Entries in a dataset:
────────────────────
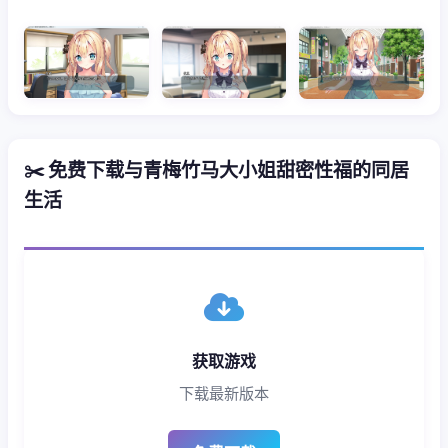
✂️ 免费下载与青梅竹马大小姐甜密性福的同居
生活
获取游戏
下载最新版本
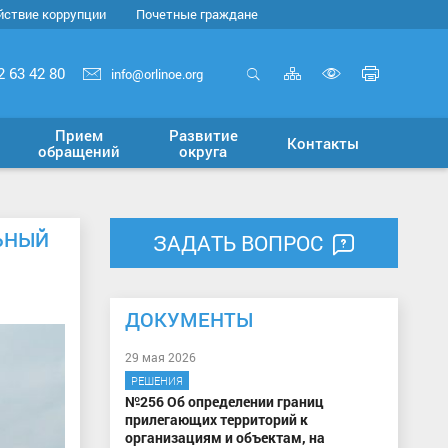
йствие коррупции
Почетные граждане
Карта
Печать
2 63 42 80
info@orlinoe.org
сайта
страни
Открыть
Включит
поиск
версию
Прием
Развитие
Контакты
для
обращений
округа
слабовид
ЬНЫЙ
ЗАДАТЬ ВОПРОС
ДОКУМЕНТЫ
29 мая 2026
РЕШЕНИЯ
№256 Об определении границ
прилегающих территорий к
организациям и объектам, на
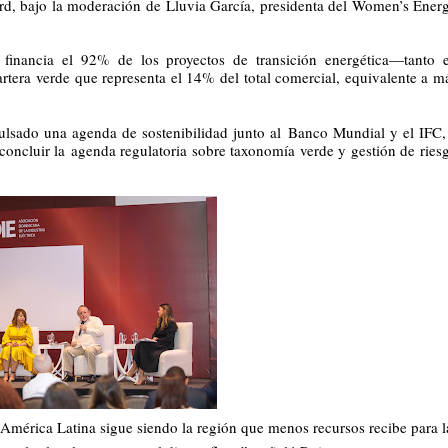
rd, bajo la moderación de Lluvia García, presidenta del Women’s Ener
financia el 92% de los proyectos de transición energética—tanto 
tera verde que representa el 14% del total comercial, equivalente a m
ulsado una agenda de sostenibilidad junto al Banco Mundial y el IFC,
 concluir la agenda regulatoria sobre taxonomía verde y gestión de ries
o América Latina sigue siendo la región que menos recursos recibe para l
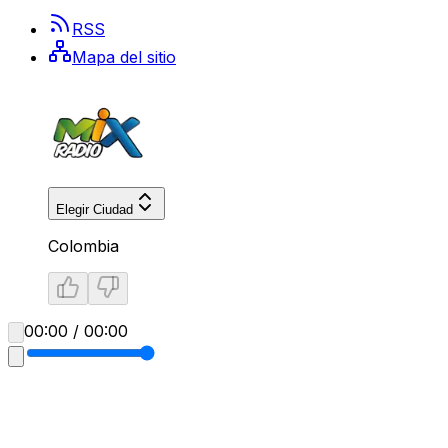
RSS
Mapa del sitio
Elegir Ciudad
Colombia
00:00 / 00:00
────────────────────
> Work item
Reproduce the text lines of every entry above verbatim, leaving out the pictures.

> Written answer
✂️ 免费下载与青梅竹马大小姐甜密性福的同居
生活
获取游戏
下载最新版本
йствие коррупции
Почетные граждане
Карта
Печать
2 63 42 80
info@orlinoe.org
сайта
страни
Открыть
Включит
поиск
версию
Прием
Развитие
Контакты
для
обращений
округа
слабовид
ЬНЫЙ
ЗАДАТЬ ВОПРОС
ДОКУМЕНТЫ
29 мая 2026
РЕШЕНИЯ
№256 Об определении границ
прилегающих территорий к
организациям и объектам, на
rd, bajo la moderación de Lluvia García, presidenta del Women’s Ener
financia el 92% de los proyectos de transición energética—tanto 
tera verde que representa el 14% del total comercial, equivalente a m
ulsado una agenda de sostenibilidad junto al Banco Mundial y el IFC,
 concluir la agenda regulatoria sobre taxonomía verde y gestión de ries
o América Latina sigue siendo la región que menos recursos recibe para l
RSS
Mapa del sitio
Elegir Ciudad
Colombia
00:00 / 00:00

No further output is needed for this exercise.